Blog Credo

The whole aim of practical politics is to keep the populace alarmed (and hence clamorous to be led to safety) by menacing it with an endless series of hobgoblins, all of them imaginary.

H.L. Mencken

Saturday, July 11, 2015

What's Next?

The fight for health care has been going since the Roosevelt administration.  The Teddy Roosevelt administration.  And it's close to being won:


Twelve percent is still too high, but the trend line is encouraging.  And each percentage point is about 3 million people.  So, not nothing.  Costs are coming under control, health care inflation is slowing...pretty much everything universal health care advocates believed - simply by looking at the rest of the world - is coming to pass.

So what comes next?

First priority should be to revisit the public option.  ACA works, but it's a patchwork.  Ultimately, hopefully, it's a transition to single payer, and by creating a public option, we can begin the process of unifying health insurance under a single, governmental entity.

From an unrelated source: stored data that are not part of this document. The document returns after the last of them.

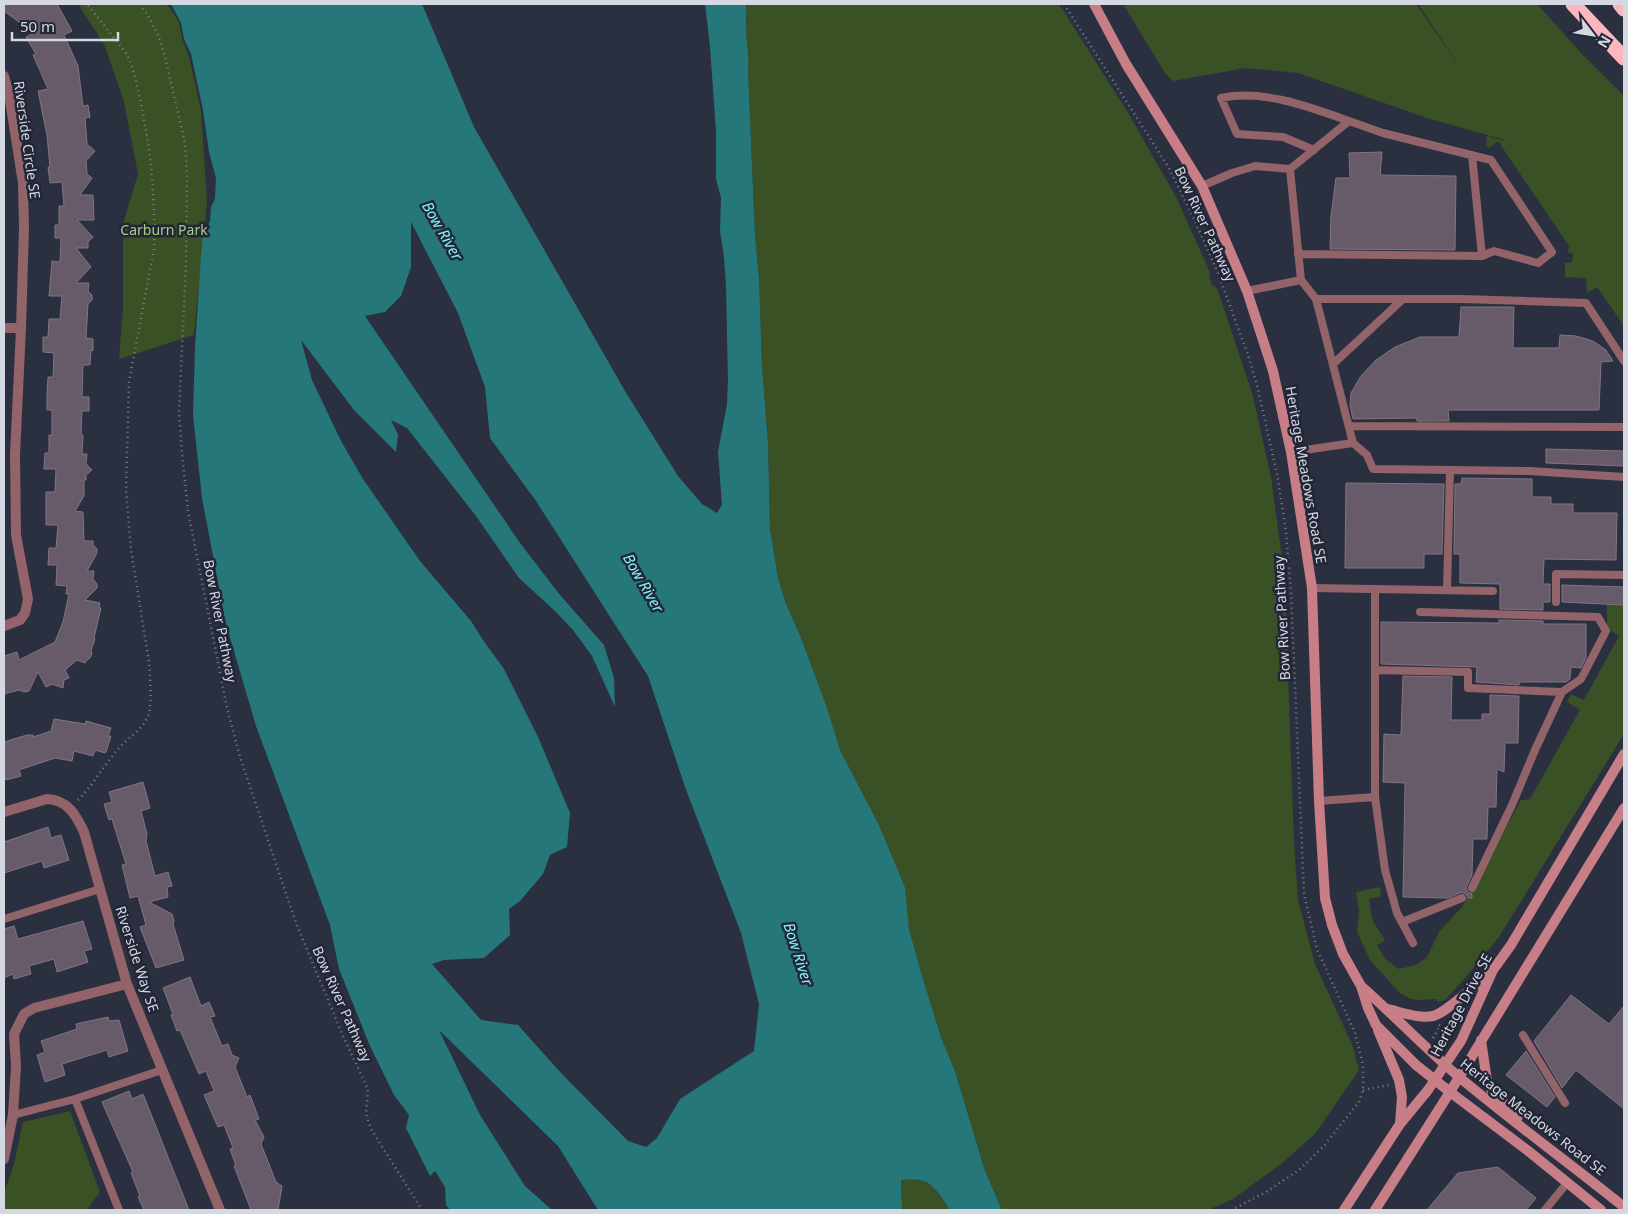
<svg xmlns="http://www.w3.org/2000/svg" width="1628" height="1214" font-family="'Noto Sans',sans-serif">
<rect width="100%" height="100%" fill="#2b3040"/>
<path fill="#3a5025" d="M78,4h89l12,18 3,17 7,17 12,55 6,90 -13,134 -75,24 4,-49v-86l15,-50 -14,-72 -19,-56z
M746,4h313l71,112 46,81 34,75 -1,3 3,10 5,3 36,108 18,81 12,89 -3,6 1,12 4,4 9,254 4,58 17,64 37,80 7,26 -44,64 -34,30 -48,35 -25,11h-206l-17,-39 -30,-100 -14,-34 -18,-58 -14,-50 -4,-42 -26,-62 -39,-75 -40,-115 -14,-31 -8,-26 -8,-49 -2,-86 -6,-77 -3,-87 -4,-44 -7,-165c2,-14 -2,-27 -2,-41 0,-9 2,-16 0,-25z
M1123,4h293l47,67 -45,-67h119l45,50 42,42v230l-27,-39 -10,6 -1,-15 -21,-1v-14l7,-1 1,-8 -5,-2 1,-6 -71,-105 -9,7 -3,-2 1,-10 18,5v-1l-78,-22 -129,-45 -53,-5 -72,13 -8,-8z
M1607,605h17v129l-125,203 -32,39 -22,24 -7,2 -2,-3 -16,1 -9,-1 -10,-5 -31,-34 -13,-28 2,-21 -3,-19 24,-5 1,9 -12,3 3,20 13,22 -8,4 8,14 14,10 17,-4 11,-8 12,-25 23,-25 59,-107 9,-1 50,-89 -13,-8 4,-8 13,6 35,-64 -12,-8z
M70,1111l30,81 -13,18h-83v-17l10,-29 9,-42z
M918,1178l16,9 16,23h-48l-1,-30z"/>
<path fill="#25777a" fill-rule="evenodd" d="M171,4h251l52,123 151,264 53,85 24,28 15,9 5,-8 -4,-53 9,-48 1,-24 -2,-93 -2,-30 -4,-26 1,-33 -5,-19v-48l-6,-84 -5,-43h41c1,9 0,16 0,25 0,14 4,27 2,41l7,165 4,44 3,87 6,77 2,86 8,49 8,26 14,31 27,73 13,42 39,75 26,62 4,42 14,50 18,58 14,34 30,100 17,39h-52c-15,-22 -19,-34 -49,-30l1,30h-304l-40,-64 -119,-116 41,85 45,71 27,24h-102l-4,-5 -1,-18 -10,-16 -5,5 -24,-48 3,-13 -15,-20 -24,-49 -31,-77 -9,-44 -74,-199 -30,-102 -24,-126 -9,-83 2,-67 6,-93 2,-19 7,-15 1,-14 4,-8 1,-21 -7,-26 -6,-42 -12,-56 -7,-15 -3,-16zM411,222l47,91 27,74 5,51 46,63 112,175 37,111 56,146 18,71 -5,47 -74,48 -23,39 -11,9 -18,-6 -67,-68 -43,-48 -37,-5 -49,-56 12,-4 40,-2 26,-23 -1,-26 11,-8 23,-27 7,-19 17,-8 3,-34 -32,-76 -34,-68 -21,-29 -12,-19 -51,-60 -57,-82 -22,-38 -29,-61 -11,-40 53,70 42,42 2,-17 -7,-15 16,8 69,88 43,62 37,34 17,18 19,26 23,51 -1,-29 -10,-33 -44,-50 -40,-52 -155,-227 20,-4 16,-16 10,-29z"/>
<path fill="#675a69" stroke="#827484" d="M4,4h53l15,27 -8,4 14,31 5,40 5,-1 2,12 -5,1 2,26 8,7 -7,8h-2l1,15 5,4 -12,17h13l1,25h-17l16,17 -5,5v6h-12l15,19 -15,16h13l-1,8 4,4v5l-4,4 -2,34 7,1v12l-2,-1 -1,15h-7l-1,32h7v14h-7l-1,22 2,3 -1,18h5l-1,10 6,6 -6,5v5h-2v16l-9,15 8,1 1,29h9v4l4,4v4l-10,18h7l-1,8 4,5v4l-12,12 15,3 -1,5h2l-7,30 1,1 -4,11 1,4 -2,4 -3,2 -2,3 -8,-3 -12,10 4,8 -5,2 -1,8 -11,-4 -6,3 -8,-15 -9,19 -5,1 -5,-2 -15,4v-38l13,-4 2,8 36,-18 8,-20 6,-28h-3l1,-8 -11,-1 1,-20h-9l1,-17h7l2,-23h-12v-33h9l1,-23h-12l1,-16h4v-18h3v-25h-5v-14l1,-19h5l1,-24 -11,-1v-15h5l1,-18h11l2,-23h-13l3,-35 8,1 1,-24h-6v-13h4v-19h5l-2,-24 -12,1 -2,-16h2l-3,-32 -9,-44 10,-2 -15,-34 3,-1 -10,-17 8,-4 -30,-22z
M1382,152l-2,23 76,1 -1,74 -125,-1 1,-33 5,-38h14l-1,-25z
M1461,307h53l-1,41h46l1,-13 16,1 17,5 13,9 7,11 -12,1 -2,48h-151l1,11h-32v-3l-64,1 -3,-14 1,-12 10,-17 15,-16 19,-13 25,-10h39z
M1546,449l78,2v15l-78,-3z
M1462,478l70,1v18h19v7h22v9h44l-1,47 -72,-1 -1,25h7v18h-7v8l-43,-1v-25l-40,-1v-29h-6l1,-70h6z
M1346,483l98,1 -2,70h-18v14h-79z
M1562,585l62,2v18l-62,-3z
M1499,620l44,1v3h43v34l-5,10 -10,-1 -1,12 -4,3h-47v3l-43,-3 1,-15 -96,-3v-42l118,1z
M1403,676l49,1 -1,43h31v-6h8v-19l29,1 -1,47h-13l-1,29 -7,-3 -1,38h-8l-1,32h-14l-1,36 -6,13 2,4 4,2v4h-4l-2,-4 -4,-2 -14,6 -45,-1 2,-114 -22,-1 1,-48 17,1z
M54,719l31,5 1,-3 25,7 -3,8h3l-5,16 -1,1 -10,-3 -2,6 -19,-5 -2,10 -17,-3 -36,12 2,6 -15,4 -2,-8v-30l23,-7h6v2l18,-6z
M143,782l7,26 -9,3 6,23 -1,7 9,35 13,-4 4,14 -5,1 1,10 -19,5 23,12 2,7 -1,3 11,36 -28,8 -16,-41 6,-2 -8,-29 -8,2 -8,-33 4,-1 -14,-45 -3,1 -5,-16 8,-2 -3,-10z
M48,827l3,11 10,-3 8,25 -25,8 -2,-7 -38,12v-31z
M83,921l9,28 -8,2 4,11 -31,10 -3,-13 -25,7 2,8 -17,5 -1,-5 -9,4v-49l10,-3 4,13z
M190,977l11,29 8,-4 6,14 -5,1 12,29 6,-2 4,11 7,3 -4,9 12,30 3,-2 9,24 -4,1 9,17 -3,7 15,38 6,4 -4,24h-27l-17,-44h2l-6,-17 3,-1 -3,-8 -6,-15 -6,2 -14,-32 10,-4 -8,-20 -7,3 -19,-44 -3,1 -6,-16 2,-1 -10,-26z
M1571,995l38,29 15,-18v103l-48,-39 -14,18 -28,-47z
M108,1017l1,4 10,-1 9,31 -19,6 -2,-7 -45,14 3,11 -20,7 -8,-27 8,-3 -4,-11 36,-12 -1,-5z
M1526,1051l29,46 -8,10 -41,-32z
M129,1091l3,8 11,-5 46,116h-45l-6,-13 2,-1 -9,-23 2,-1 -31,-70z
M1498,1167l38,31 -10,12h-99l31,-37z"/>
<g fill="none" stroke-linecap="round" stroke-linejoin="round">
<path stroke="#7b808d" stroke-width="2.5" stroke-dasharray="1 4" stroke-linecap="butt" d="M140,4l7,10 11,21 7,22 20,86 2,32 -1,87 -7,149 3,43 6,57 39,197 13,49 56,166 46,111 26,55 -2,25 5,15 51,81
M1064,4l105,164 25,51 24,54 30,82 9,30 20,89 9,58 5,60 13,302 13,55 38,84 8,32v25l-4,12 -36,45 -24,23 -33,22 -34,18
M78,800c16,-16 26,-35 41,-52 10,-11 26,-20 30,-35 3,-16 1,-35 0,-51l-18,-112 -5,-61 3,-107 25,-133c2,-62 -6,-125 -23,-186l-5,-10 -39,-49
M1439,1025l13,9
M1433,1038l7,-11
M1363,1090l26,-5"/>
<path stroke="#926368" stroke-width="8" d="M1472,155l10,101
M1290,169l59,-48c-39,-14 -86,-32 -128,-23l16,36 46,3 31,13
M1202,186l30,-13 23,-7 35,3 11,111 15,19 37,144 -62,9
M1298,254l184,2 12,-5 44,12 14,-11 -61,-92 -108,-27 -34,-12
M1247,291l54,-11
M1316,299h146l124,4 38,58
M1333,364l70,-65
M1349,426l275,1
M1353,443l14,12 6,14 157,2 94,6
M1312,588l181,3
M1447,590l3,-120
M1556,602v-28l68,1
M1420,612l178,5 8,14 -25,48 -19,13
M1375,670l93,2v16l94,4 -27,58 -23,55 -40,83
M1375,797l10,73 12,43 16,30
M1319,801l56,-4v-208
M4,919l96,-30
M1402,922l60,-24
M1523,1035l42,68
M75,1099l44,111
M13,1115l62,-16 87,-29
M1545,1210l22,-27"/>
<path stroke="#926368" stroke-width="10" d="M4,76l5,18 14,89 1,45 -3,100 -6,127 1,80 12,64 -3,14 -5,7 -16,6
M4,328h17
M4,812l43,-13c21,1 29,16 37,33l43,152 93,226
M4,1159l9,-44 3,-49 -2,-32 10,-20 10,-6 93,-24"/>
<path stroke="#c87e87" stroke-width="10" d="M1094,4l32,60 76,122 45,105 26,80 18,81 21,136 7,213 6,97 7,27 11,29 18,32 7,22 8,17 40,40 34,27 77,58 74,60
M1361,986c34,30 64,62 98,91 54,45 110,86 165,130
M1387,1009c14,3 32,10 46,7 13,-3 46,-34 57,-43
M1378,1030l21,50 3,17 -2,27
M1481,1040l6,41 5,10 26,26
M1344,1210l56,-86 28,-34 33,-49 32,-71 18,-25 113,-191
M1375,1210l75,-118 174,-284"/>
<path stroke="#fcb6bd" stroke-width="15" d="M1573,4l51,54
M1620,4l4,5"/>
</g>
<g text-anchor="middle" stroke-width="5" stroke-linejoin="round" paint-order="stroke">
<g font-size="14" fill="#d4d8e2" stroke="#222636">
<text transform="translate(27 140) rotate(82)" y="5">Riverside Circle SE</text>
<text transform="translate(1205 224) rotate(65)" y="5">Bow River Pathway</text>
<text transform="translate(1306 475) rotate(80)" y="5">Heritage Meadows Road SE</text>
<text transform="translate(1282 618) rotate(-93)" y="5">Bow River Pathway</text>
<text transform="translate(220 621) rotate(79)" y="5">Bow River Pathway</text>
<text transform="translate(137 959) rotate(72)" y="5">Riverside Way SE</text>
<text transform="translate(342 1004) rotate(66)" y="5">Bow River Pathway</text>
<text transform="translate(1461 1005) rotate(-62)" y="5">Heritage Drive SE</text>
<text transform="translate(1533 1117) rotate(38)" y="5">Heritage Meadows Road SE</text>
</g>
<g font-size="14" fill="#a7ce84" stroke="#222636">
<text x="164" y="235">Carburn Park</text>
</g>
<g font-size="15" font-style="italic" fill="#80f5fa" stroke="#222636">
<text transform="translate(442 231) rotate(60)" y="5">Bow River</text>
<text transform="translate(643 583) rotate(60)" y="5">Bow River</text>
<text transform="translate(798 954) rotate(72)" y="5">Bow River</text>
</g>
</g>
<rect width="1628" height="1214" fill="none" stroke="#d4d8e2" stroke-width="10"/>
<g transform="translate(1593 35) rotate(121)" stroke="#222636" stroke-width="4" paint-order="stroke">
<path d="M0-4L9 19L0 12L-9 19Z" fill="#d4d8e2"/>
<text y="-8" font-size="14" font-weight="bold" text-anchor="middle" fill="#d4d8e2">N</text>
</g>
<path d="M12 32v8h106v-8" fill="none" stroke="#d4d8e2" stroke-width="2.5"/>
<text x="20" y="32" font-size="15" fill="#d4d8e2" stroke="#222636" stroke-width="4" paint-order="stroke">50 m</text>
</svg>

The second priority is probably both bigger and smaller.  America needs to rethink and retool its mental health establishment.  One of the tragedies of the Reagan Era was the decimation of mental health hospitals.  This - combined with social spending cuts - is what created the homeless problem in America.  While there are always people at the bottom of the economic ladder moving in and out of homelessness, the endemic shelter population is overwhelmingly populated with the mentally ill and the addicted.

As of now, because few insurers cover mental health and few providers accept what insurance is available, mental health care is similar to what health insurance used to be: something the well-off could afford and something the poor fell into.  Those with resources could afford good treatment from excellent professionals and those at the bottom fell into certain social services that had rudimentary mental health abilities.

Personally, I believe the world is crazy and we make it crazier every day.  The clock, for instance, is about 200 year old.  It's not something we evolved with, yet it dominates our day.  We evolved in small, kin-based groups, now we live in cities with thousands...millions of people.

We have become a world of stress and depression and self-medication.  Stress evolved to help you find resources so you wouldn't be eaten by a lion of to scramble up a cliff.  It's not supposed to be an everyday occurrence.  And yet it is, and we are made sick by it.

So simply expanding mental health coverage to the general population is the small part.  Changing our culture is going to take a lot more work.